The U.S. always seems to eventually do the right thing, even if it’s after we’ve tried everything else. The American democracy is not pretty, but ultimately we seem to end up in the right place. It’s part of my job to make sure that innovation is one of the foremost considerations we have. American ingenuity, innovation, culture—we try to solve problems. We try to be flexible. We try to respect each other’s human rights. We try to balance that out.
VentureBeat: It’s always interesting to see the tech startups addressing problems that could help save the world. Things like pulling fresh water out of the air at Zero Mass Water.
Shapiro: I was in Europe meeting with the new head of the EU competition thing last month. I was talking about our board and the guy who leads it. He says, “You mean Carmichael Roberts? You know him?” Well, yeah. He’s kind of my boss. He’s the chairman of our board. He says, “Bill Gates was sitting in the chair you’re sitting in, and he was telling me all about Carmichael Roberts. Yeah, that’s my guy.
We have this incredible volunteer leadership that guides us.
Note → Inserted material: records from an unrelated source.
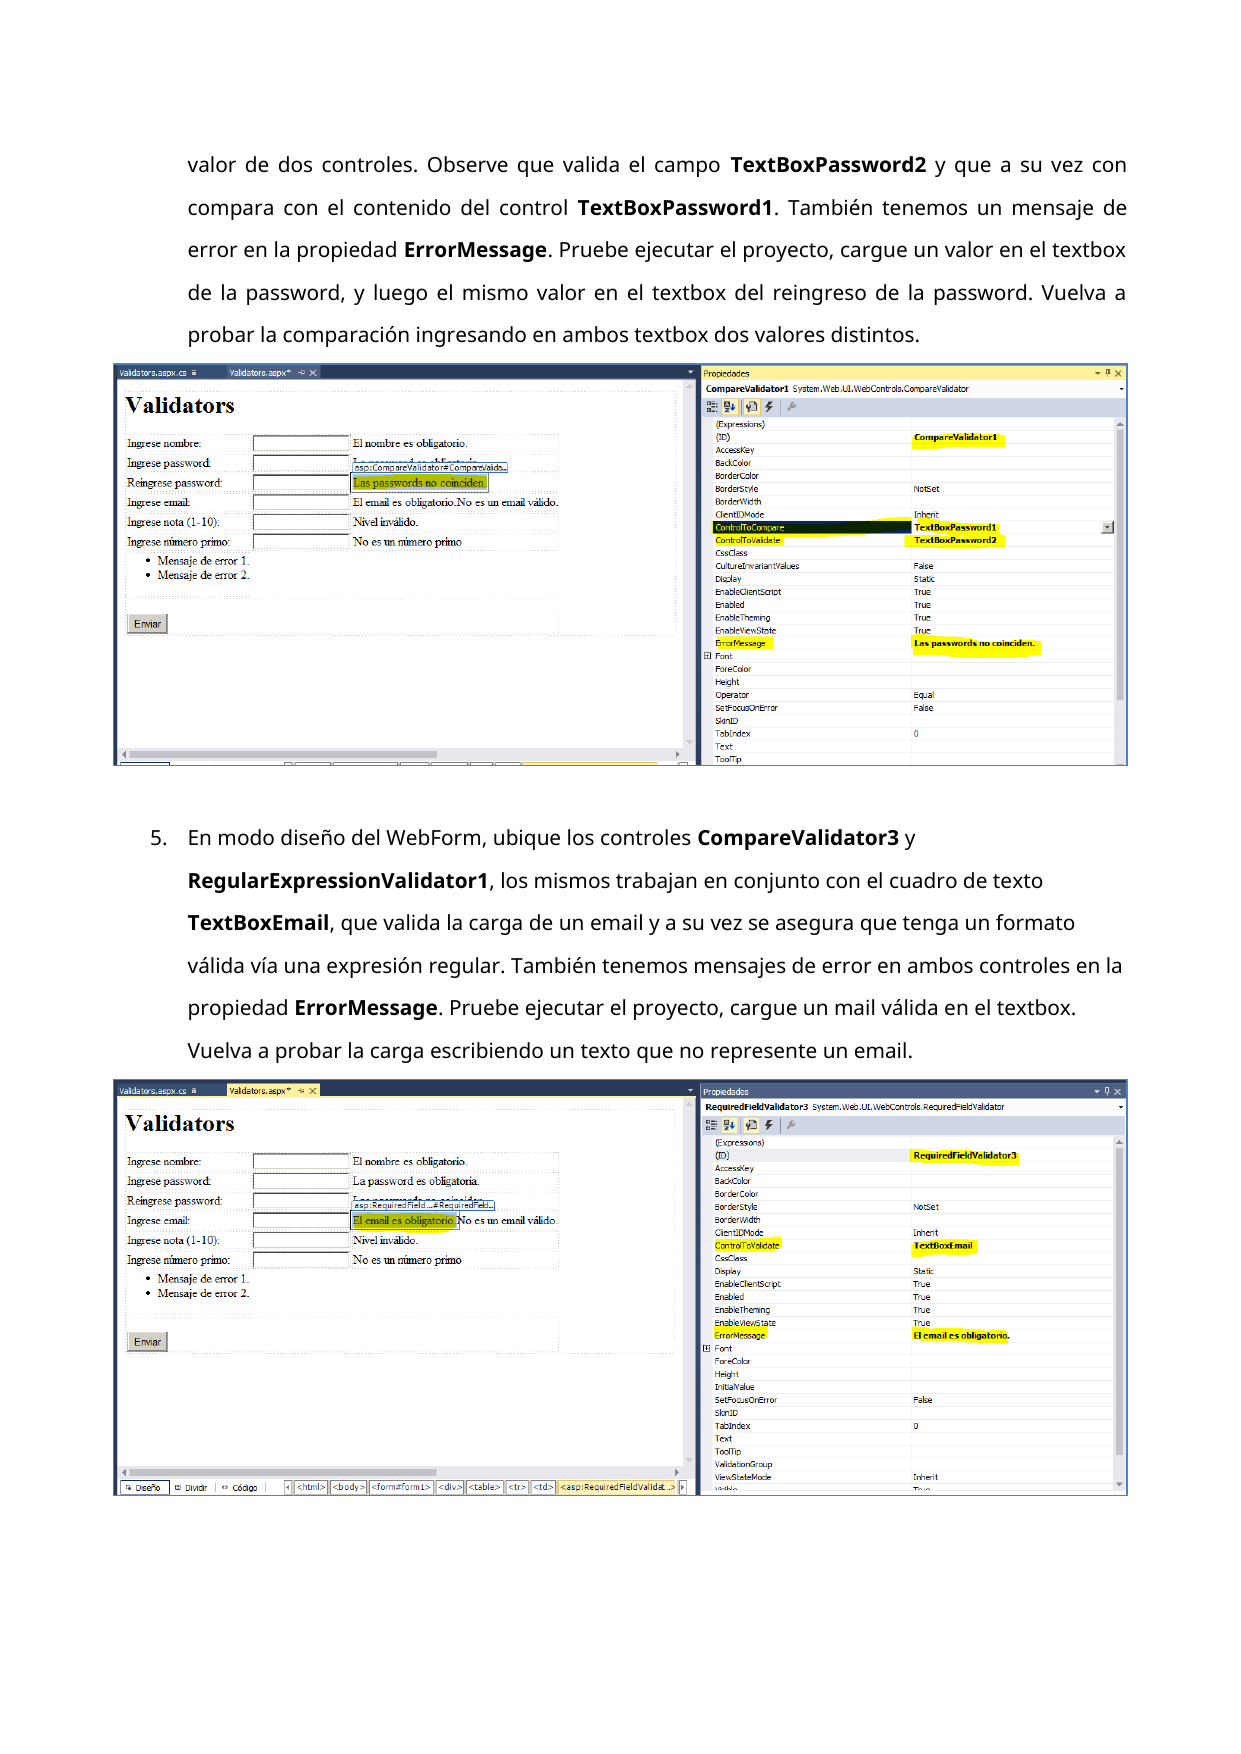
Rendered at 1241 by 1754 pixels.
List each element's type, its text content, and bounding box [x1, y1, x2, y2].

list En modo diseño del WebForm, ubique los controles CompareValidator3 y RegularExpressionValidator1, los mismos trabajan en conjunto con el cuadro de texto TextBoxEmail, que valida la carga de un email y a su vez se asegura que tenga un formato válida vía una expresión regular. También tenemos mensajes de error en ambos controles en la propiedad ErrorMessage. Pruebe ejecutar el proyecto, cargue un mail válida en el textbox. Vuelva a probar la carga escribiendo un texto que no represente un email. [150, 823, 1128, 1064]
picture [114, 1080, 1126, 1495]
picture [114, 365, 1126, 765]
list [150, 150, 1128, 349]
If you look at the players on our board, it’s just a wealth of talent. They’re all volunteers. We’re very blessed.
VentureBeat: What do you think about the year ahead, how the world economy looks and how that could affect the tech markets? Do you see some brightness or more things to worry about?
Shapiro: Like everyone I’m worried about global conflicts. Being Jewish, this last one has hit home in a way that nothing has before for me. There’s a lot of introspection involved around various things around the world. The discussions are sometimes healthy. I’m an optimist. I believe that interest rates seem to have peaked. I’m hopeful there. I was with a friend from the mortgage industry last night. He was telling me that he’s still moving houses along. People are buying and investing. When I think about my first mortgage being 11%, 6% doesn’t sound so bad.
Interest rates are a factor. Inflation is a factor. Global conflict is a factor. But we’re an industry that’s making a difference in progress and the human condition – people’s health, their water, the air they breathe. I’m optimistic in a general sense. When you get caught in a moment, when you look at the presidential campaign choices and other things, it’s easy to get caught up. I can’t say I’m looking forward to the presidential discussions and other things we’re seeing. I’d like to see some conflicts resolved.
But overall, in the long term, I’m optimistic because of innovation and technology solving the world’s problems. That’s why I wake up every day. My job is to make sure innovation can flourish. If government does something harmful, if people screw up, if I don’t do my job right, we’ll be choking off our potential. That’s what CES is about. That’s what the CTA is about. My job is supporting innovation, and CES is part of it. CES is looking fabulous. We have a plethora of innovations that will make life better for people. I’m pretty jazzed up about the next few weeks.